Quando as LLMs funcionam, elas nos oferecem resultados incrivelmente úteis. Podem acelerar nosso trabalho, amplificar nossa criatividade, nos ajudar a pensar de formas diferentes. Mas quando falham — e elas falham — precisamos ter a capacidade humana de reconhecer isso e corrigir o curso. E é aí que entra o principal ponto da minha palestra: não podemos deixar que essas ferramentas se tornem muletas que atrofiem nossas habilidades cognitivas e sociais.
Pense em como um desenvolvedor experiente usa um debugger: não como substituto para entender o código, mas como ferramenta para amplificar sua capacidade de diagnóstico. Da mesma forma, deveríamos usar IA para amplificar nossas capacidades, não para substituí-las. Quando delegamos todo o pensamento crítico para algo que funciona probabilisticamente, estamos abrindo mão de características essencialmente humanas que nos trouxeram até aqui.
A sociabilidade, a metáfora, as entrelinhas, a intuição, o contexto cultural — tudo isso fica de fora quando reduzimos a linguagem a padrões estatísticos. Por quê? Porque estamos lidando com representações. Quando um modelo de linguagem natural te responde de forma coerente, ele está te oferecendo a representação estatística de uma resposta coerente, não uma resposta genuinamente pensada e contextualizada como um humano faria.
Consegue perceber a diferença? É sutil, mas absolutamente crucial. É a mesma diferença entre olhar para a pintura de um cachimbo e segurar um cachimbo real nas mãos.
O tema sobre máquinas poderem ou não pensar é antigo. Alan Turing já provocava isso em 1950, no seu famoso artigo "Computing Machinery and Intelligence", quando estabeleceu o que hoje conhecemos como o Teste de Turing. Ele propôs uma pergunta pragmática: em vez de perguntar "as máquinas podem pensar?", deveríamos perguntar "as máquinas podem se comportar de forma indistinguível de um pensador?". Essa mudança de foco foi brilhante — ao invés de entrar em debates filosóficos sobre consciência, Turing focou em capacidades observáveis.
Avançamos muito desde então. Mas com novos poderes vêm novas responsabilidades — e novos problemas que precisam ser enfrentados com maturidade e pensamento crítico.
Eu sou a favor do uso da inteligência artificial no dia a dia. Sou a favor de todo o potencial criativo e humano que ela pode gerar. Mas acredito firmemente que os humanos devem continuar cultivando o pensamento crítico, que as pessoas ainda precisam ler, escrever, refletir e desenvolver suas próprias habilidades cognitivas.
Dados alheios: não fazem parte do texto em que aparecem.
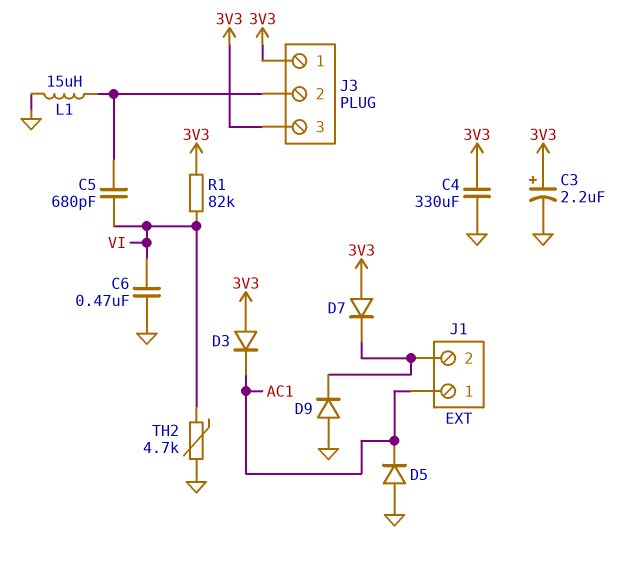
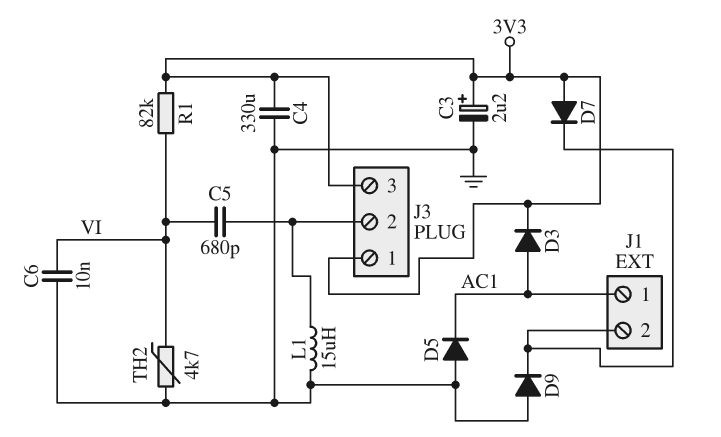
C6: 470nF (GND, VI) -> 10nF (GND, VI)
D3: diode (A 3V3, K AC1) -> diode (A AC1, K 3V3)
Muitas pessoas adotam posturas extremistas sobre isso. Tratam como indignos aqueles que empregam inteligência artificial no trabalho, como se o valor do trabalho estivesse no esforço bruto e não no resultado que ele gera. Como se usar uma ferramenta para amplificar capacidades fosse trapacear. Para essas pessoas, eu digo: os extremos raramente nos servem bem. Tudo precisa de equilíbrio.
O valor não está em quanto suor derramamos, mas no impacto e na qualidade do que criamos. Um arquiteto que usa CAD não é menos arquiteto por não desenhar à mão. Um desenvolvedor que usa IA não é menos desenvolvedor por amplificar suas capacidades. O que importa é manter a expertise, o julgamento crítico, e a responsabilidade sobre o trabalho final.
Essas são algumas das reflexões que quis compartilhar no Dev Summit ADEO. Enquanto navegamos por essa nova era de capacidades de IA cada vez mais impressionantes, precisamos manter os olhos abertos tanto para as possibilidades quanto para as armadilhas. Precisamos ser críticos sem sermos reativos, entusiastas sem sermos ingênuos.
Porque no final, a pergunta não é se devemos usar IA. A pergunta é: como usamos IA de forma que amplifique o melhor da humanidade, ao invés de substituir o que nos torna humanos?